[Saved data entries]
==*==

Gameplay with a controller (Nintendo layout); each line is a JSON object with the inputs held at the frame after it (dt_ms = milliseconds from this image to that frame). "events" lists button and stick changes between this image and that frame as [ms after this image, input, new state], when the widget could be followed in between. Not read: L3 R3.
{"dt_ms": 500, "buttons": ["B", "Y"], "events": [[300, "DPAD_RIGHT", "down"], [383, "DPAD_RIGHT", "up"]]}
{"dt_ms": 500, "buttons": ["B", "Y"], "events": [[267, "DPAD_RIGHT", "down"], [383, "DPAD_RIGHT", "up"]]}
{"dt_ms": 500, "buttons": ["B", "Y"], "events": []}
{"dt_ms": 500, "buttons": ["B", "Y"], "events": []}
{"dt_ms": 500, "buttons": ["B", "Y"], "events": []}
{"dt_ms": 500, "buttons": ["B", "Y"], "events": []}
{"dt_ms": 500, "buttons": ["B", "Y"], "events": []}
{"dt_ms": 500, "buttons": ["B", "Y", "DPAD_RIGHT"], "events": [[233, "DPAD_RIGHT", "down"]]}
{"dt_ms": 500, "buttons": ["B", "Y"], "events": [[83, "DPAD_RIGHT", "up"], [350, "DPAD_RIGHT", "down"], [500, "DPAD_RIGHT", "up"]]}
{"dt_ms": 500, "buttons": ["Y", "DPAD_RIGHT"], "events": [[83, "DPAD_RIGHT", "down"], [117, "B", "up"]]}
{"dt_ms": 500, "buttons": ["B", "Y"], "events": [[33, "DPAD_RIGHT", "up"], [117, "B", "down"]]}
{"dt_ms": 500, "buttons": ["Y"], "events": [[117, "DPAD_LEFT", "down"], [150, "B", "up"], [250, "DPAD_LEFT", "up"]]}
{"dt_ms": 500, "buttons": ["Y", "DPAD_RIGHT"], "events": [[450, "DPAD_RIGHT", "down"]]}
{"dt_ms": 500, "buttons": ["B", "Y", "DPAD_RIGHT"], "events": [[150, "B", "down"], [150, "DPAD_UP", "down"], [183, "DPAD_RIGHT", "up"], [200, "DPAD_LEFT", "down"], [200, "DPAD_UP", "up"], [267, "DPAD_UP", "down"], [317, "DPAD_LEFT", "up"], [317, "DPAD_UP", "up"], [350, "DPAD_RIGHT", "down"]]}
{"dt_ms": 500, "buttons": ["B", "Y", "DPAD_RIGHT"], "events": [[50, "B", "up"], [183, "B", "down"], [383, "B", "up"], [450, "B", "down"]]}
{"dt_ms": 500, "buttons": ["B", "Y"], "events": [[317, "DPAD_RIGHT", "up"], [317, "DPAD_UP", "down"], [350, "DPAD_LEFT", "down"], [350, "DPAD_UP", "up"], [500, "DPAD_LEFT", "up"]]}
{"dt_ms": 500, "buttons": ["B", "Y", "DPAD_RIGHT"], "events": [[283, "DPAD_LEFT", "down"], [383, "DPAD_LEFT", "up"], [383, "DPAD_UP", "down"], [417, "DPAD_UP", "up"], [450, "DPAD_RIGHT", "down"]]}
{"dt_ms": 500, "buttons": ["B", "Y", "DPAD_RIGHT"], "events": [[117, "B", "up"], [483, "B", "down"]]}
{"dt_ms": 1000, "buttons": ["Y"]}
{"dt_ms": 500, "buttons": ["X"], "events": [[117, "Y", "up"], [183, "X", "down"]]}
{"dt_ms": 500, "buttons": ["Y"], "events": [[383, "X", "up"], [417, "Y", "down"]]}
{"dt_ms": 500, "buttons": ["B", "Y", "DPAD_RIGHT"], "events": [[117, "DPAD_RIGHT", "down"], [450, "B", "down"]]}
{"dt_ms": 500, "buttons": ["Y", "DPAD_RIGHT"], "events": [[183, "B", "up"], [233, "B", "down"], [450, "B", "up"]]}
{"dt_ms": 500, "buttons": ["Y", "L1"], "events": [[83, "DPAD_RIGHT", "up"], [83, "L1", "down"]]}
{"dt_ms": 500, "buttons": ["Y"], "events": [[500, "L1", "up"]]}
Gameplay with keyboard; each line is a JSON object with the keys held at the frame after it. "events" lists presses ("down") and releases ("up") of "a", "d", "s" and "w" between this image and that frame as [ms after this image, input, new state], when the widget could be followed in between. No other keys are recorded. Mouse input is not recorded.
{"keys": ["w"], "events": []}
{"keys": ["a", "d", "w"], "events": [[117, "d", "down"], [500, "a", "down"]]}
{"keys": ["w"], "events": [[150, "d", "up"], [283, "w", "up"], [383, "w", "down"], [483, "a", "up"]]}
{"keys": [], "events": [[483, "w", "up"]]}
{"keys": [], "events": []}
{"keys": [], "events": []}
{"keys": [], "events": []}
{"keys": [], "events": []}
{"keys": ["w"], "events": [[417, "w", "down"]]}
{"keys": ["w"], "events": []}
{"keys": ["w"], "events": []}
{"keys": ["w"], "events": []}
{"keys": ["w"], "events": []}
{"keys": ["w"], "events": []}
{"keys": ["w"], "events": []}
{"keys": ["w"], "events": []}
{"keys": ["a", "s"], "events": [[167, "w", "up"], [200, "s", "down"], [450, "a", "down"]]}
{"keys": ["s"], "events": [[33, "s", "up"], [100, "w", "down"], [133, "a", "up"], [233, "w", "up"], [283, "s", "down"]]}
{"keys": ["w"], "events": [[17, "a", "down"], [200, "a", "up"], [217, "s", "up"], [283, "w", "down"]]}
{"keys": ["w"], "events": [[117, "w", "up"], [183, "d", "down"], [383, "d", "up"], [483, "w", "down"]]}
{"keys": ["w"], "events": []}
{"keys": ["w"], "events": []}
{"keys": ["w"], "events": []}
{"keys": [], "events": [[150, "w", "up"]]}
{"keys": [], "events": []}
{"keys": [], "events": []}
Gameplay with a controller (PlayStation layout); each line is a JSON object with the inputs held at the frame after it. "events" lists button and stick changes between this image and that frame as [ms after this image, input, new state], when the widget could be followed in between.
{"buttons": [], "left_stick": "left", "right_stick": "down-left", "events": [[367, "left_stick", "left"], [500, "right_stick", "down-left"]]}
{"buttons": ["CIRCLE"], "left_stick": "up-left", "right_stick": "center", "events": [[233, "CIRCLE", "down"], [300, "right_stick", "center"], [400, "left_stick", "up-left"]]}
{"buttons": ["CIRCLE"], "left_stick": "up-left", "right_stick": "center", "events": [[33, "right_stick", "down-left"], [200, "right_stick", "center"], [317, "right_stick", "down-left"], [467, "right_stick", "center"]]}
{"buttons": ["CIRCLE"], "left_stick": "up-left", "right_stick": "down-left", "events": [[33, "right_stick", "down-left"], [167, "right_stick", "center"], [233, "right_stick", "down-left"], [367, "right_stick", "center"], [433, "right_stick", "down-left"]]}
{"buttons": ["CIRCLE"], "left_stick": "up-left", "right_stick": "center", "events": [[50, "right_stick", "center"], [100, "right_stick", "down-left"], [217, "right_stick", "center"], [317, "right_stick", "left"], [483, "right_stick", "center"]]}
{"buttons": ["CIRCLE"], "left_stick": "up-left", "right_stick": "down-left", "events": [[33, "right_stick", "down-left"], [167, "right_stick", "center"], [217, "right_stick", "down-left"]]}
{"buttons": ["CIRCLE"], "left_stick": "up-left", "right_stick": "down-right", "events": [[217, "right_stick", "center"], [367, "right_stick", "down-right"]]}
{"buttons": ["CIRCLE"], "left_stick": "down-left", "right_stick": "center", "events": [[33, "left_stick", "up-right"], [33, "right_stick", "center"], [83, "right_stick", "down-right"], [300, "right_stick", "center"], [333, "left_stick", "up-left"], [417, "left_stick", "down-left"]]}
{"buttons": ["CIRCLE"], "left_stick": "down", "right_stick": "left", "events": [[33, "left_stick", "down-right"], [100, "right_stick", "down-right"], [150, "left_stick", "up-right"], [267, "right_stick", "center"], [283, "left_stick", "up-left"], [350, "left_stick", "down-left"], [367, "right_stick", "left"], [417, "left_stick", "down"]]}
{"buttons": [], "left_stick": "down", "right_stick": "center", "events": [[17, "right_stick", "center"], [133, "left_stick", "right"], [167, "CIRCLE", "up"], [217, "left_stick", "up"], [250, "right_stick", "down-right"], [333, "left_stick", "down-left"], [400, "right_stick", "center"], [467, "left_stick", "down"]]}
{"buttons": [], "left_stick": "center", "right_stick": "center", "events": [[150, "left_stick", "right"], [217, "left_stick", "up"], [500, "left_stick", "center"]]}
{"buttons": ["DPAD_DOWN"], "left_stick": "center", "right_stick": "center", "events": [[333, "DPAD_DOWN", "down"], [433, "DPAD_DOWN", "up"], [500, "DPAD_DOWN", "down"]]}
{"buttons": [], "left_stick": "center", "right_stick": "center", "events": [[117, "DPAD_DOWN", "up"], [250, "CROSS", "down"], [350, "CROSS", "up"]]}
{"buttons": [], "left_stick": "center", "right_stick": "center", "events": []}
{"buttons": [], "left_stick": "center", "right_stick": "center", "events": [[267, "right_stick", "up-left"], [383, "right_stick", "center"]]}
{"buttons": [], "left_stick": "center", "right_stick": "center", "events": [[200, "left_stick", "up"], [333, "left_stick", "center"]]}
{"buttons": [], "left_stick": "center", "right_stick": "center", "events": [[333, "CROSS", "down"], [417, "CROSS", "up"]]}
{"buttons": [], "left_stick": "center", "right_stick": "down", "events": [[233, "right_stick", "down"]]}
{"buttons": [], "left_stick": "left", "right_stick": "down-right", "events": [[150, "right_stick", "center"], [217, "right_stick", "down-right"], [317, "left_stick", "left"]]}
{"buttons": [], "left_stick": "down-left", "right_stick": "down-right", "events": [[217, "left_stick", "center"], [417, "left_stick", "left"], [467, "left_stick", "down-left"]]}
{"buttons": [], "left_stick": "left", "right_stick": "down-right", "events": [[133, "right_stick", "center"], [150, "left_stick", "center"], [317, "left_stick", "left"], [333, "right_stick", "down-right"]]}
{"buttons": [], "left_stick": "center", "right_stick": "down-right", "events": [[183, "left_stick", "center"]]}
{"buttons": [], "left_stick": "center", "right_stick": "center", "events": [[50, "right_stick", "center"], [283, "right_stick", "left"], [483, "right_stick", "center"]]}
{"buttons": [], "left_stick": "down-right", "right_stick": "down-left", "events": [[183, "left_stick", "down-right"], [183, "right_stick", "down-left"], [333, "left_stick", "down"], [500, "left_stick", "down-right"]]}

==*==

**Task to complete**
Which lines of the data include the word "CROSS"? Copy each one.

**Problem solution**
{"buttons": [], "left_stick": "center", "right_stick": "center", "events": [[117, "DPAD_DOWN", "up"], [250, "CROSS", "down"], [350, "CROSS", "up"]]}
{"buttons": [], "left_stick": "center", "right_stick": "center", "events": [[333, "CROSS", "down"], [417, "CROSS", "up"]]}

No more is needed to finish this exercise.